Task instructions: Print the records exactly and in full, please; the pictures stay out.

══ Given data ══

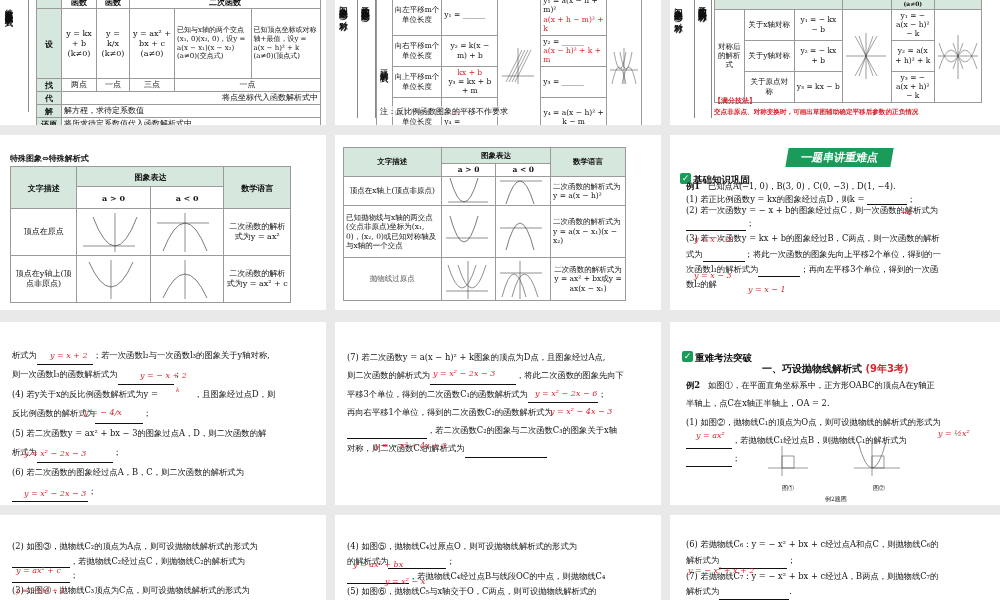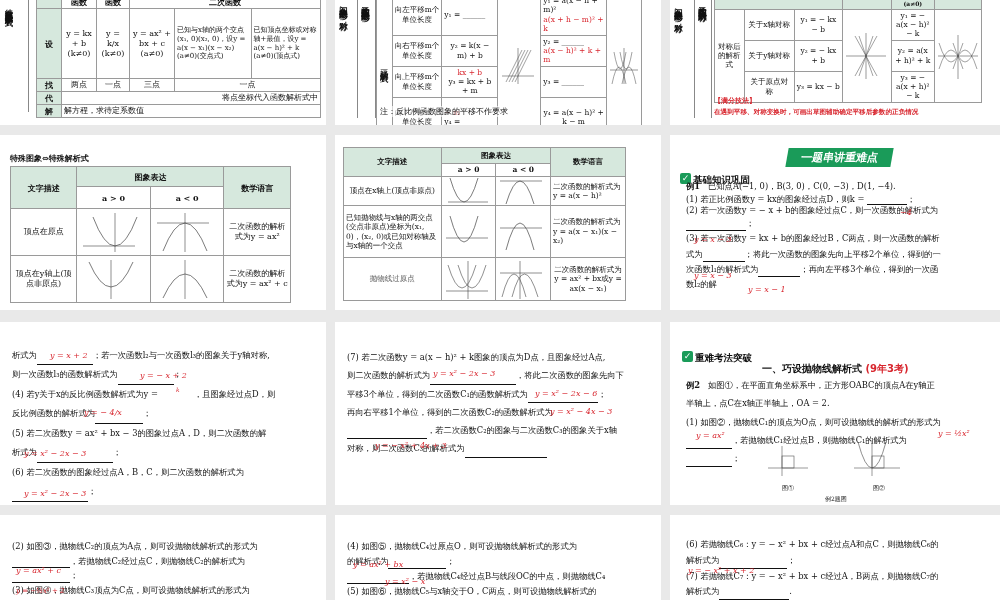--- a/index.html
+++ b/index.html
@@ -65,20 +65,24 @@
       <td>三点</td>
       <td colspan="2">一点</td>
     </tr>
     <tr>
       <td class="hd">代</td>
       <td colspan="5" style="text-align:right;">将点坐标代入函数解析式中</td>
     </tr>
     <tr>
       <td class="hd">解</td>
       <td colspan="5" style="text-align:left;">解方程，求待定系数值</td>
+    </tr>
+    <tr>
+      <td class="hd">还原</td>
+      <td colspan="5" style="text-align:left;">将所求待定系数值代入函数解析式中</td>
     </tr>
   </tbody>
     </table>
 </div>
 
 <div class="slide s2">
   <div class="vtext" style="position:absolute;left:3px;top:0;height:118px;">图象的平移、对称</div>
   <div style="position:absolute;left:22px;top:0;height:118px;border-left:1px solid #888;"></div>
   <div class="vtext" style="position:absolute;left:25px;top:0;height:100px;">函数图象的平移</div>
   <div style="position:absolute;left:40px;top:0;height:118px;border-left:1px solid #888;"></div>
@@ -185,21 +189,21 @@
       <td>y₂ = a(x + h)² + k</td>
     </tr>
     <tr style="height:31px;margin-left:23px;">
       <td>关于原点对称</td>
       <td>y₃ = kx − b</td>
       <td>y₃ = − a(x + h)² − k</td>
     </tr>
   </tbody>
     </table>
   <div style="position:absolute;left:44px;top:96px;font-size:7px;color:#d8262e;font-weight:bold;">【满分技法】</div>
-  <div style="position:absolute;left:44px;top:108px;font-size:6.6px;color:#d8262e;font-weight:bold;white-space:nowrap;">在遇到平移、对称变换时，可画出草图辅助确定平移后参数的正负情况</div>
+  <div style="position:absolute;left:44px;top:108px;font-size:6.6px;color:#d8262e;font-weight:bold;white-space:nowrap;">交点非原点、对称变换时，可画出草图辅助确定平移后参数的正负情况</div>
 </div>
 
 <div class="slide s4">
   <div class="sect" style="left:10px;top:18px;">特殊图象⇔特殊解析式</div>
   <table style="position:absolute;left:10px;top:31px;width:281px;font-size:8px;">
     <tbody>
         <tr style="height:20px;">
       <td rowspan="2" class="hd" style="width:70px;">文字描述</td>
       <td colspan="2" class="hd">图象表达</td>
       <td rowspan="2" class="hd" style="width:70px;">数学语言</td>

═══

Response:
--- a/index.html
+++ b/index.html
@@ -65,20 +65,24 @@
       <td>三点</td>
       <td colspan="2">一点</td>
     </tr>
     <tr>
       <td class="hd">代</td>
       <td colspan="5" style="text-align:right;">将点坐标代入函数解析式中</td>
     </tr>
     <tr>
       <td class="hd">解</td>
       <td colspan="5" style="text-align:left;">解方程，求待定系数值</td>
+    </tr>
+    <tr>
+      <td class="hd">还原</td>
+      <td colspan="5" style="text-align:left;">将所求待定系数值代入函数解析式中</td>
     </tr>
   </tbody>
     </table>
 </div>
 
 <div class="slide s2">
   <div class="vtext" style="position:absolute;left:3px;top:0;height:118px;">图象的平移、对称</div>
   <div style="position:absolute;left:22px;top:0;height:118px;border-left:1px solid #888;"></div>
   <div class="vtext" style="position:absolute;left:25px;top:0;height:100px;">函数图象的平移</div>
   <div style="position:absolute;left:40px;top:0;height:118px;border-left:1px solid #888;"></div>
@@ -185,21 +189,21 @@
       <td>y₂ = a(x + h)² + k</td>
     </tr>
     <tr style="height:31px;margin-left:23px;">
       <td>关于原点对称</td>
       <td>y₃ = kx − b</td>
       <td>y₃ = − a(x + h)² − k</td>
     </tr>
   </tbody>
     </table>
   <div style="position:absolute;left:44px;top:96px;font-size:7px;color:#d8262e;font-weight:bold;">【满分技法】</div>
-  <div style="position:absolute;left:44px;top:108px;font-size:6.6px;color:#d8262e;font-weight:bold;white-space:nowrap;">在遇到平移、对称变换时，可画出草图辅助确定平移后参数的正负情况</div>
+  <div style="position:absolute;left:44px;top:108px;font-size:6.6px;color:#d8262e;font-weight:bold;white-space:nowrap;">交点非原点、对称变换时，可画出草图辅助确定平移后参数的正负情况</div>
 </div>
 
 <div class="slide s4">
   <div class="sect" style="left:10px;top:18px;">特殊图象⇔特殊解析式</div>
   <table style="position:absolute;left:10px;top:31px;width:281px;font-size:8px;">
     <tbody>
         <tr style="height:20px;">
       <td rowspan="2" class="hd" style="width:70px;">文字描述</td>
       <td colspan="2" class="hd">图象表达</td>
       <td rowspan="2" class="hd" style="width:70px;">数学语言</td>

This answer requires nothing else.